[Photos with located objects]

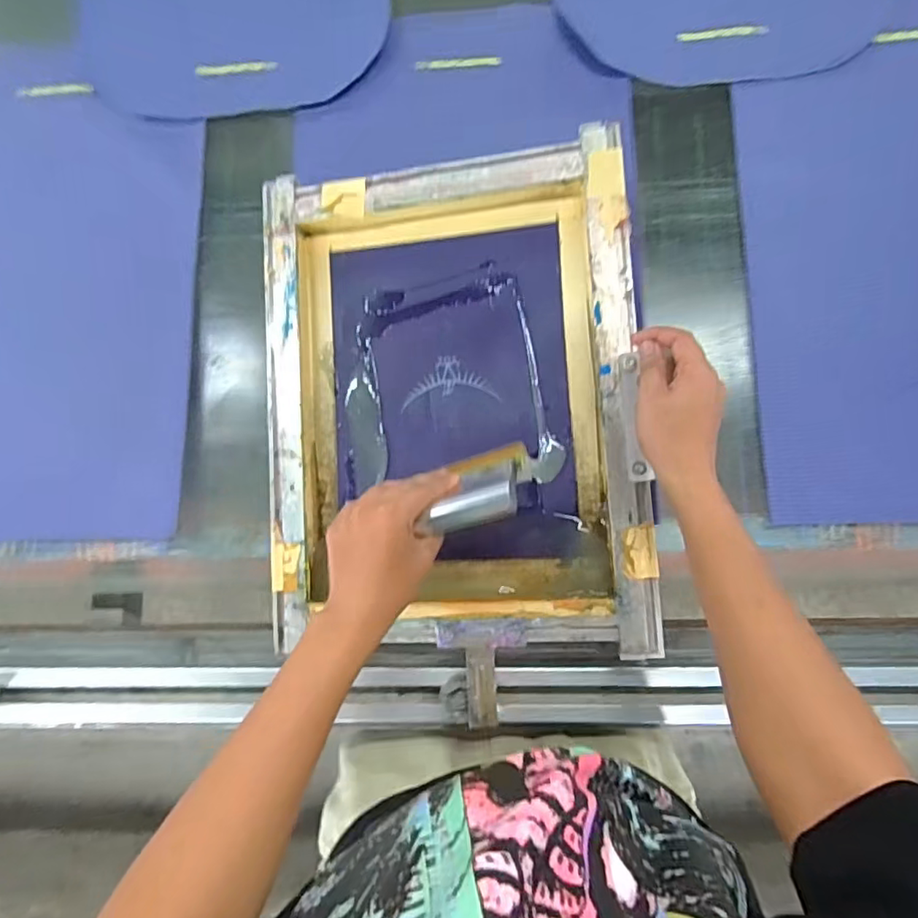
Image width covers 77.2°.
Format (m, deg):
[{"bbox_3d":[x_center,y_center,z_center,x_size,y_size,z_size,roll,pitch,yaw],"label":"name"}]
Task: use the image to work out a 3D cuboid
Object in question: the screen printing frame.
[{"bbox_3d":[-0.014,-0.051,0.575,0.368,0.063,0.493,-4,85,4],"label":"screen printing frame"}]

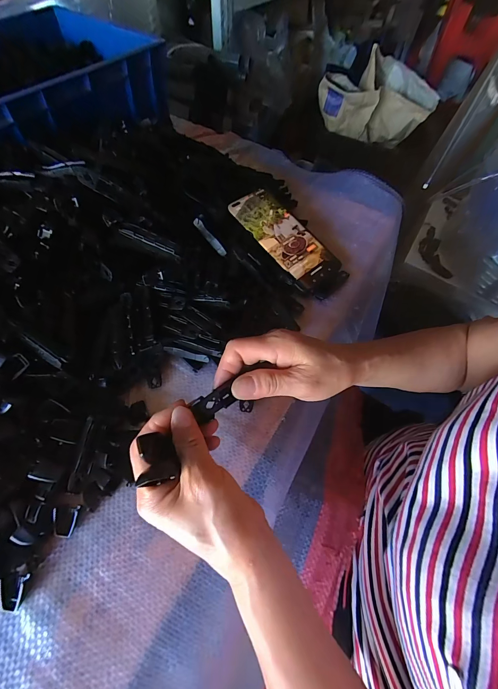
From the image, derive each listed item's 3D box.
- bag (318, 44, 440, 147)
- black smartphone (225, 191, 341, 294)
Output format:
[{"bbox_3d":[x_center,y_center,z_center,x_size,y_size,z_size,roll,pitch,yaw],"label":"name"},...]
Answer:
[{"bbox_3d":[0.387,-0.797,0.996,0.364,0.183,0.223,-8,60,-7],"label":"bag"},{"bbox_3d":[0.049,-0.145,0.407,0.072,0.004,0.160,-41,83,-23],"label":"black smartphone"}]

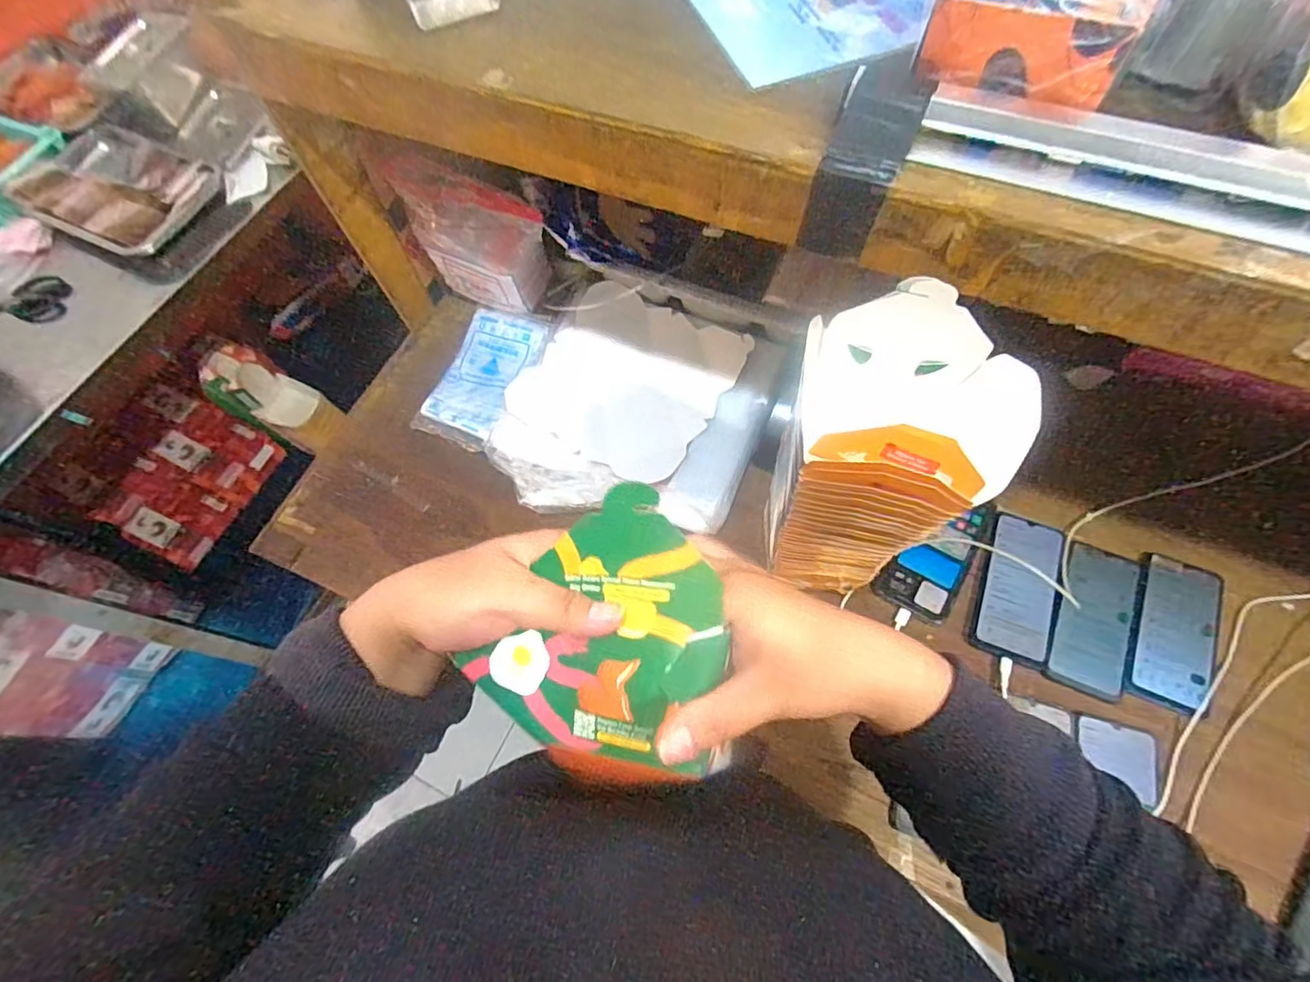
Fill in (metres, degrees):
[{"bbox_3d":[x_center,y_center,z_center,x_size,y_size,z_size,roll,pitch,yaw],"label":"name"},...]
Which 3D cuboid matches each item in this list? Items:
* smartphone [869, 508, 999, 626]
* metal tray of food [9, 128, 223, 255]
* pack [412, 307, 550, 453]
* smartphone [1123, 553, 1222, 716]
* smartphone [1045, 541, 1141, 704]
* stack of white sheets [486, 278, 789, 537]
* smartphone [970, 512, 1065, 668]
[{"bbox_3d":[0.323,0.065,0.655,0.082,0.012,0.158,29,70,15],"label":"smartphone"},{"bbox_3d":[-0.847,-0.475,0.905,0.262,0.043,0.208,27,70,14],"label":"metal tray of food"},{"bbox_3d":[-0.229,-0.155,0.776,0.113,0.014,0.203,21,72,10],"label":"pack"},{"bbox_3d":[0.548,0.147,0.601,0.079,0.013,0.155,19,68,11],"label":"smartphone"},{"bbox_3d":[0.464,0.134,0.608,0.072,0.009,0.159,20,68,12],"label":"smartphone"},{"bbox_3d":[-0.028,-0.103,0.738,0.314,0.037,0.313,20,68,12],"label":"stack of white sheets"},{"bbox_3d":[0.405,0.102,0.632,0.073,0.008,0.166,19,68,12],"label":"smartphone"}]

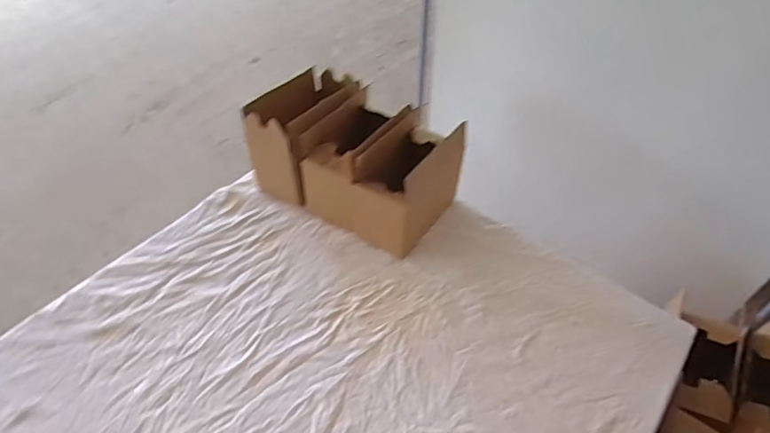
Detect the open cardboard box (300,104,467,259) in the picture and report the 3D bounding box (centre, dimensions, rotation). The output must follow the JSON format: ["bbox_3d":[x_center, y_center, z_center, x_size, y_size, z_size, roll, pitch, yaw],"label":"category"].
[{"bbox_3d":[-0.002,-0.078,0.932,0.213,0.181,0.194,29,53,24],"label":"open cardboard box"}]

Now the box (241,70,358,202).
[{"bbox_3d":[-0.147,-0.161,1.013,0.143,0.192,0.224,24,51,20],"label":"box"}]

**Action item:**
The records above are to be repeated exactly, with the pictures left out.

**Your response:**
Image width covers 77.2°.
Format (m, deg):
[{"bbox_3d":[x_center,y_center,z_center,x_size,y_size,z_size,roll,pitch,yaw],"label":"name"}]
Task: use the image to work out a 3D cuboid
Object in question: the screen printing frame.
[{"bbox_3d":[-0.014,-0.051,0.575,0.368,0.063,0.493,-4,85,4],"label":"screen printing frame"}]

From the image, derive each listed item's 3D box.
- bag (318, 44, 440, 147)
- black smartphone (225, 191, 341, 294)
Output format:
[{"bbox_3d":[x_center,y_center,z_center,x_size,y_size,z_size,roll,pitch,yaw],"label":"name"},...]
Answer:
[{"bbox_3d":[0.387,-0.797,0.996,0.364,0.183,0.223,-8,60,-7],"label":"bag"},{"bbox_3d":[0.049,-0.145,0.407,0.072,0.004,0.160,-41,83,-23],"label":"black smartphone"}]

Fill in (metres, degrees):
[{"bbox_3d":[x_center,y_center,z_center,x_size,y_size,z_size,roll,pitch,yaw],"label":"name"},...]
Which 3D cuboid matches each item in this list? Items:
* smartphone [869, 508, 999, 626]
* metal tray of food [9, 128, 223, 255]
* pack [412, 307, 550, 453]
* smartphone [1123, 553, 1222, 716]
* smartphone [1045, 541, 1141, 704]
* stack of white sheets [486, 278, 789, 537]
* smartphone [970, 512, 1065, 668]
[{"bbox_3d":[0.323,0.065,0.655,0.082,0.012,0.158,29,70,15],"label":"smartphone"},{"bbox_3d":[-0.847,-0.475,0.905,0.262,0.043,0.208,27,70,14],"label":"metal tray of food"},{"bbox_3d":[-0.229,-0.155,0.776,0.113,0.014,0.203,21,72,10],"label":"pack"},{"bbox_3d":[0.548,0.147,0.601,0.079,0.013,0.155,19,68,11],"label":"smartphone"},{"bbox_3d":[0.464,0.134,0.608,0.072,0.009,0.159,20,68,12],"label":"smartphone"},{"bbox_3d":[-0.028,-0.103,0.738,0.314,0.037,0.313,20,68,12],"label":"stack of white sheets"},{"bbox_3d":[0.405,0.102,0.632,0.073,0.008,0.166,19,68,12],"label":"smartphone"}]

Detect the open cardboard box (300,104,467,259) in the picture and report the 3D bounding box (centre, dimensions, rotation). The output must follow the JSON format: ["bbox_3d":[x_center, y_center, z_center, x_size, y_size, z_size, roll, pitch, yaw],"label":"category"].
[{"bbox_3d":[-0.002,-0.078,0.932,0.213,0.181,0.194,29,53,24],"label":"open cardboard box"}]

Now the box (241,70,358,202).
[{"bbox_3d":[-0.147,-0.161,1.013,0.143,0.192,0.224,24,51,20],"label":"box"}]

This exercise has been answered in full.